━━━━━ LISTED ENTRIES ━━━━━

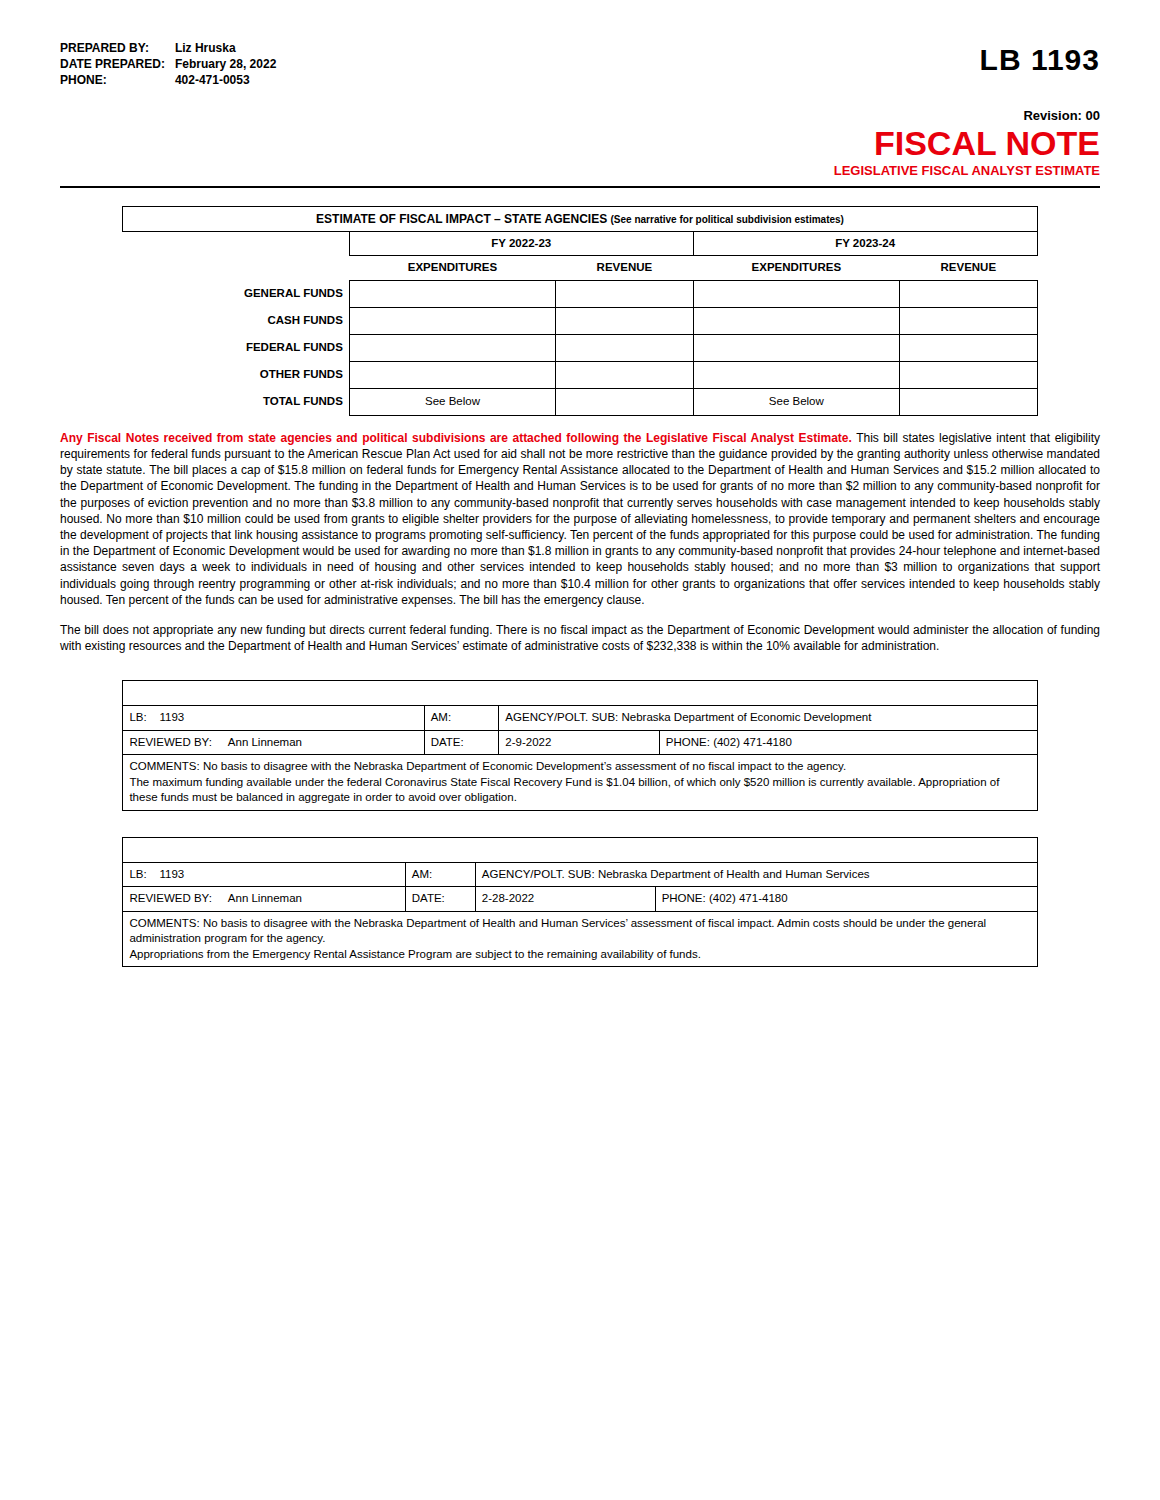| PREPARED BY: | Liz Hruska |
| DATE PREPARED: | February 28, 2022 |
| PHONE: | 402-471-0053 |
LB 1193
Revision: 00
FISCAL NOTE
LEGISLATIVE FISCAL ANALYST ESTIMATE
| ESTIMATE OF FISCAL IMPACT – STATE AGENCIES (See narrative for political subdivision estimates) |
| | FY 2022-23 | FY 2023-24 |
| | EXPENDITURES | REVENUE | EXPENDITURES | REVENUE |
| GENERAL FUNDS | | | | |
| CASH FUNDS | | | | |
| FEDERAL FUNDS | | | | |
| OTHER FUNDS | | | | |
| TOTAL FUNDS | See Below | | See Below | |
Any Fiscal Notes received from state agencies and political subdivisions are attached following the Legislative Fiscal Analyst Estimate. This bill states legislative intent that eligibility requirements for federal funds pursuant to the American Rescue Plan Act used for aid shall not be more restrictive than the guidance provided by the granting authority unless otherwise mandated by state statute. The bill places a cap of $15.8 million on federal funds for Emergency Rental Assistance allocated to the Department of Health and Human Services and $15.2 million allocated to the Department of Economic Development. The funding in the Department of Health and Human Services is to be used for grants of no more than $2 million to any community-based nonprofit for the purposes of eviction prevention and no more than $3.8 million to any community-based nonprofit that currently serves households with case management intended to keep households stably housed. No more than $10 million could be used from grants to eligible shelter providers for the purpose of alleviating homelessness, to provide temporary and permanent shelters and encourage the development of projects that link housing assistance to programs promoting self-sufficiency. Ten percent of the funds appropriated for this purpose could be used for administration. The funding in the Department of Economic Development would be used for awarding no more than $1.8 million in grants to any community-based nonprofit that provides 24-hour telephone and internet-based assistance seven days a week to individuals in need of housing and other services intended to keep households stably housed; and no more than $3 million to organizations that support individuals going through reentry programming or other at-risk individuals; and no more than $10.4 million for other grants to organizations that offer services intended to keep households stably housed. Ten percent of the funds can be used for administrative expenses. The bill has the emergency clause.
The bill does not appropriate any new funding but directs current federal funding. There is no fiscal impact as the Department of Economic Development would administer the allocation of funding with existing resources and the Department of Health and Human Services’ estimate of administrative costs of $232,338 is within the 10% available for administration.
| LB: 1193 | AM: | AGENCY/POLT. SUB: Nebraska Department of Economic Development |
| REVIEWED BY: Ann Linneman | DATE: | 2-9-2022 | PHONE: (402) 471-4180 |
| COMMENTS: No basis to disagree with the Nebraska Department of Economic Development’s assessment of no fiscal impact to the agency. The maximum funding available under the federal Coronavirus State Fiscal Recovery Fund is $1.04 billion, of which only $520 million is currently available. Appropriation of these funds must be balanced in aggregate in order to avoid over obligation. |
| LB: 1193 | AM: | AGENCY/POLT. SUB: Nebraska Department of Health and Human Services |
| REVIEWED BY: Ann Linneman | DATE: | 2-28-2022 | PHONE: (402) 471-4180 |
| COMMENTS: No basis to disagree with the Nebraska Department of Health and Human Services’ assessment of fiscal impact. Admin costs should be under the general administration program for the agency. Appropriations from the Emergency Rental Assistance Program are subject to the remaining availability of funds. |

━━━━━

TASK OBJECTIVE -> Only the number is wanted: how many lines in the material above contain the string "REVIEWED"?

ANSWER TO THIS PROBLEM -> 2